Cette lettre indique aussi qu’ICBC s’engage à rembourser la Province si, en fin de compte, les recettes tirées des lieux que Tech BC aurait occupés excèdent le montant du règlement.

·        De plus, la Province a été mise au courant par la lettre du 2 mai d’ICBC que le paiement serait consigné par ICBC à titre de revenu dans son premier trimestre. La lettre opérait une distinction entre « ICBC » et [traduction] « la filiale d’ICBC », mais elle ne porte que sur l’amoindrissement de la valeur de son investissement (celui d’ICBC), offrant de libérer la Province et Tech BC en contrepartie du paiement, par la Province et en sa faveur, de la somme de 41,1 M$.

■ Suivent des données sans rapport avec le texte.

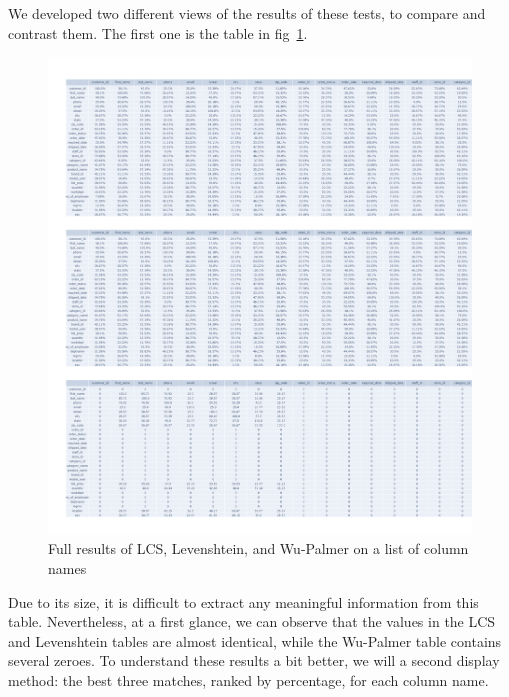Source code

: \bigbreak

We developed two different views of the results of these tests, to compare and contrast them.
The first one is the table in fig~\ref{fig:lcs_levenshtein_wupalmer_results}.

\begin{figure}[h]
    \centering
    \includegraphics[width=12cm]{figures/names_lcs_levenshtein_wordnet_table}
    \caption{Full results of LCS, Levenshtein, and Wu-Palmer on a list of column names}
    \label{fig:lcs_levenshtein_wupalmer_results}
\end{figure}

Due to its size, it is difficult to extract any meaningful information from this table.
Nevertheless, at a first glance, we can observe that the values in the LCS and Levenshtein tables are almost identical,
while the Wu-Palmer table contains several zeroes.
To understand these results a bit better, we will a second display method: the best three matches, ranked by percentage,
for each column name.

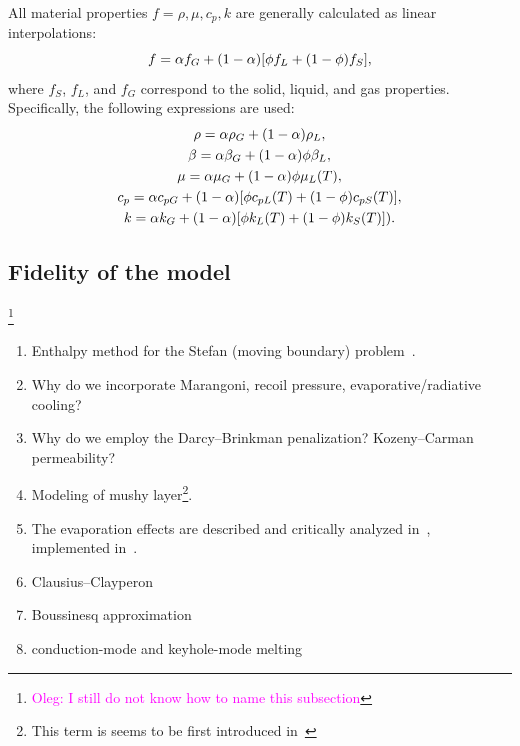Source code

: \documentclass{article}
\newcommand{\oleg}[1]{\textcolor{magenta}{\footnote{\textcolor{magenta}{Oleg: #1}}}} %
\begin{document}
All material properties $f = \rho, \mu, c_p, k$ are generally calculated as linear interpolations:
\begin{equation}\label{eq:properties}
    f = \alpha f_G + (1-\alpha)\qty[\phi f_L + (1-\phi)f_S],
\end{equation}
where $f_S$, $f_L$, and $f_G$ correspond to the solid, liquid, and gas properties.
Specifically, the following expressions are used:
\begin{gather}
    \rho = \alpha\rho_G + (1-\alpha)\rho_L, \label{eq:rho}\\
    \beta = \alpha\beta_G + (1-\alpha)\phi\beta_L, \label{eq:beta}\\
    \mu = \alpha\mu_G + (1-\alpha)\phi\mu_L(T), \label{eq:mu}\\
    c_p = \alpha c_{pG} + (1-\alpha)\qty[\phi c_{pL}(T) + (1-\phi)c_{pS}(T)], \label{eq:c_p}\\
    k = \alpha k_G + (1-\alpha)\qty[\phi k_L(T) + (1-\phi)k_S(T)]). \label{eq:k}
\end{gather}

\subsection{Fidelity of the model}\oleg{I still do not know how to name this subsection}

\begin{enumerate}
    \item Enthalpy method for the Stefan (moving boundary) problem~\cite{kamenomostskaja1961stefan, atthey1974finite, fedorenko1975difference, voller1981accurate}.
    \item Why do we incorporate Marangoni, recoil pressure, evaporative/radiative cooling?
    \item Why do we employ the Darcy--Brinkman penalization?\cite{voller1987fixed, le2006interfacial} Kozeny--Carman permeability?
    \item Modeling of mushy layer\footnote{This term is seems to be first introduced in~\cite{tien1967heat}}.
    \item The evaporation effects are described and critically analyzed in~\cite{cook2019simulation}, implemented in~\cite{khairallah2016laser}.
    \item Clausius--Clayperon~\cite{klassen2014evaporation, cook2019simulation}
    \item Boussinesq approximation
    \item conduction-mode and keyhole-mode melting
\end{enumerate}
\end{document}
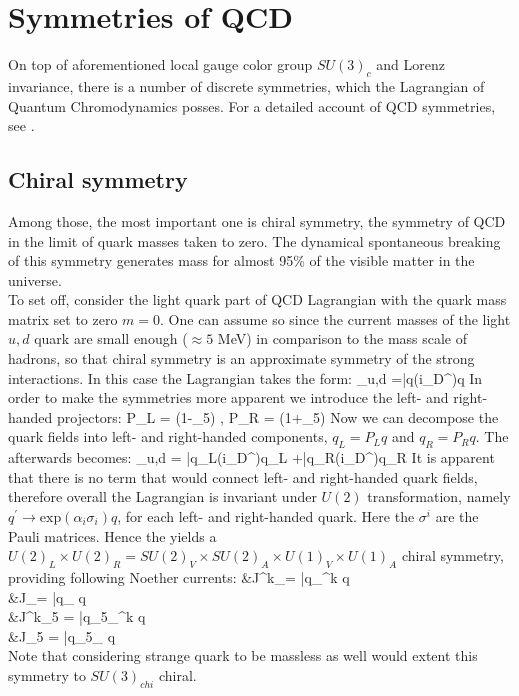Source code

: \section{Symmetries of QCD}
	On top of aforementioned local gauge color group $SU(3)_c$ and Lorenz invariance, there is a number of discrete symmetries, which the Lagrangian of Quantum Chromodynamics posses. For a detailed account of QCD symmetries, see \cite{--}. 
	\subsection*{Chiral symmetry}
	Among those, the most important one is chiral symmetry, the symmetry of QCD in the limit of quark masses taken to zero. The dynamical spontaneous breaking of this symmetry generates mass for almost 95\% of the visible matter in the universe.   \\
	
	To set off, consider the light quark part of QCD Lagrangian \Eq{\ref{qcd_low:L_QCD}} with the quark mass matrix set to zero $m=0$. One can assume so since the current masses of the light $u,d$ quark are small enough ($\approx 5$ MeV) in comparison to the mass scale of hadrons, so that chiral symmetry is an approximate symmetry of the strong interactions. In this case the Lagrangian takes the form:
	\beqa
		\label{qcd_low:L_QCD_chiral}
		_{u,d} =\bar{q}(i\gamma_\mu D^\mu)q
	\eeqa	
	In order to make the symmetries more apparent we introduce the left- and right-handed projectors:
	\beqa
		P_L = (1-\gamma_5) \;, \;\;\;\;\;\;\;\;\;\;\;\; P_R = (1+\gamma_5)
	\eeqa
	Now we can decompose the quark fields into left- and right-handed components, $q_L = P_L q$ and $q_R = P_R q$. The \Eq{\ref{qcd_low:L_QCD_chiral}} afterwards becomes:
	\beqa
		\label{qcd_low:L_QCD_chiral_RL}
		_{u,d} = \bar{q_L}(i\gamma_\mu D^\mu)q_L +\bar{q_R}(i\gamma_\mu D^\mu)q_R
	\eeqa
	It is  apparent that there is no term that would connect left- and right-handed quark fields, therefore overall the Lagrangian is invariant under $U(2)$ transformation, namely $q^\prime \rightarrow \text{exp}(\alpha_i \sigma_i) q$, for each left- and right-handed quark. Here the $\sigma^i$ are the Pauli matrices. Hence the \Eq{\ref{qcd_low:L_QCD_chiral_RL}} yields a $U(2)_L \times U(2)_R = SU(2)_V \times SU(2)_A \times U(1)_V \times U(1)_A$ chiral symmetry, providing following Noether currents:
	\beqa
		\label{qcd_low:Noether_currents}
		&J^k_\mu = \bar{q}\gamma_{\mu}\sigma^k q \\
		&J_\mu = \bar{q}\gamma_{\mu} q\\ 
		&J^k_{5\mu} = \bar{q}\gamma_5\gamma_{\mu}\sigma^k q\\
		&J_{5\mu} = \bar{q}\gamma_5\gamma_{\mu} q\\ 
	\eeqa
	Note that considering strange quark to be massless as well would extent this symmetry to $SU(3)_{chi}$ chiral.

·        Le fait que les parties aient compris que le paiement serait effectué par la Province en tant que partie responsable d’un manquement à un engagement qu’elle avait pris en faveur d’ICBC figure aussi dans une lettre datée du 3 mai, d’ICBC à Tech BC, qui a été paraphée et dont la Province a accusé réception le 6 mai [traduction] « pour indiquer qu’elle souscrivait aux conditions décrites ». Cette lettre du 3 mai, dont il a été accusé réception le 6 mai et que l’avocat de l’appelante appelle « l’entente du 6 mai », indiquait qu’ICBC avait :

[traduction] […] convenu d’une entente avec la Province pour le compte d’ICBC et sa filiale en propriété exclusive, ICBC Properties Ltd., relativement à la résiliation du bail de Tech BC. [Non souligné dans l’original.]

Cette lettre ne fait aucunement référence à Mall Co et a été intégrée par renvoi à la transaction, où, au paragraphe 5.8, elle est appelée la [traduction] « lettre du 3 mai ». Il s’agit de la seule communication, déclaration ou interprétation externe qui, est-il dit, n’est pas remplacée par l’entente de règlement.

[76]        Au vu de ce qui précède, il est difficile de retenir l’idée qu’ICBC intervenait exclusivement pour le compte de Mall Co en vue d’en arriver à une transaction. Même si Mall Co a été forcément entraînée dans les libérations, à mon avis, il n’en demeure pas moins qu’ICBC a négocié cette transaction pour elle-même, même s’il est fait maintes fois référence à IPL.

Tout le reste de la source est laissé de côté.